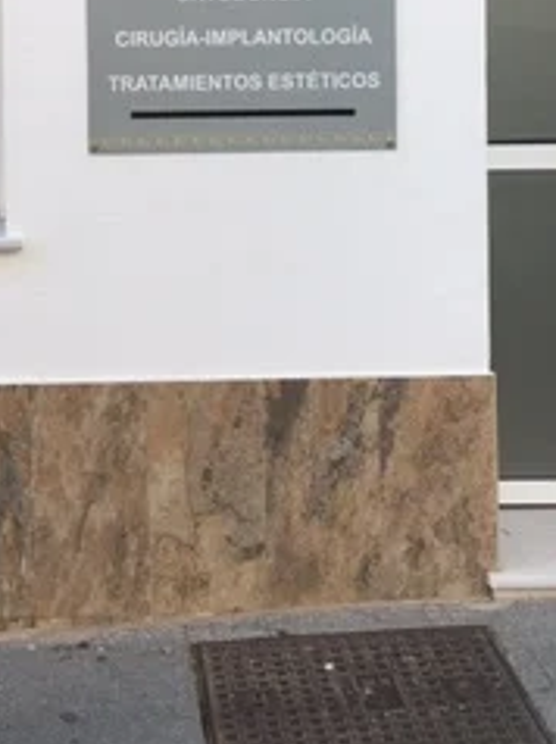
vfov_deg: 24.1
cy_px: 25
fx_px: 1673
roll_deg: -0.3
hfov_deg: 18.6
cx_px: 72
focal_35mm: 78
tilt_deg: -1.5
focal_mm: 4.15
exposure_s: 1/189
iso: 25
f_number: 2.2
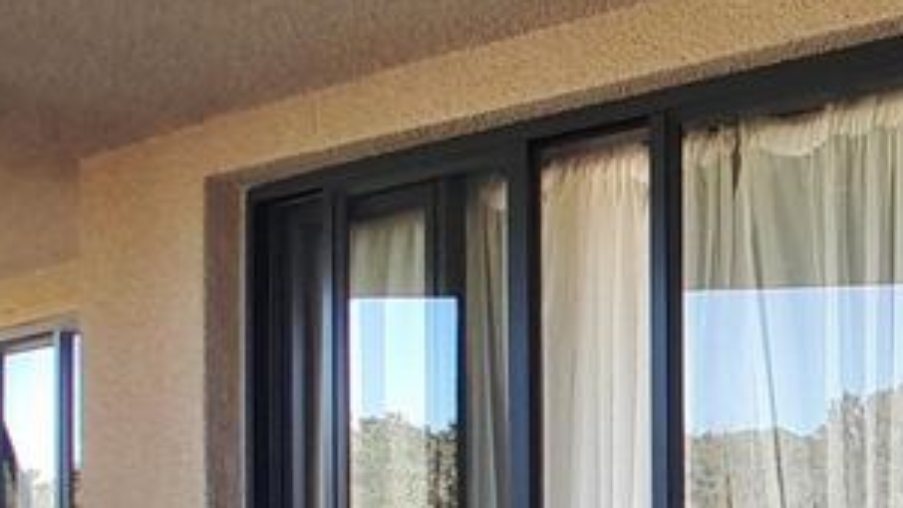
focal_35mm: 49
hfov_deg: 35.4
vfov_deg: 22.1
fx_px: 1173
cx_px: 1017
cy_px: 648
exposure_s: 1/100
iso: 50
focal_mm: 1.46
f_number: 2.2
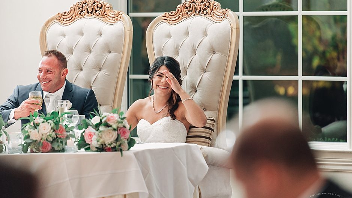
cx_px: 176
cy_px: 94
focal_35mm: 210
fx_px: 1960
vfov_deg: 5.8
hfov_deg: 10.3
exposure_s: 1/80
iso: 500
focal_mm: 200
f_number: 2.8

TO-DO ITEM. Would you please copy, exactly and only, the lines from the one with "exposure_s: 1/100" through the end of the entries above, skipping every picture?

TASK RESPONSE.
exposure_s: 1/100
iso: 50
focal_mm: 1.46
f_number: 2.2
cx_px: 176
cy_px: 94
focal_35mm: 210
fx_px: 1960
vfov_deg: 5.8
hfov_deg: 10.3
exposure_s: 1/80
iso: 500
focal_mm: 200
f_number: 2.8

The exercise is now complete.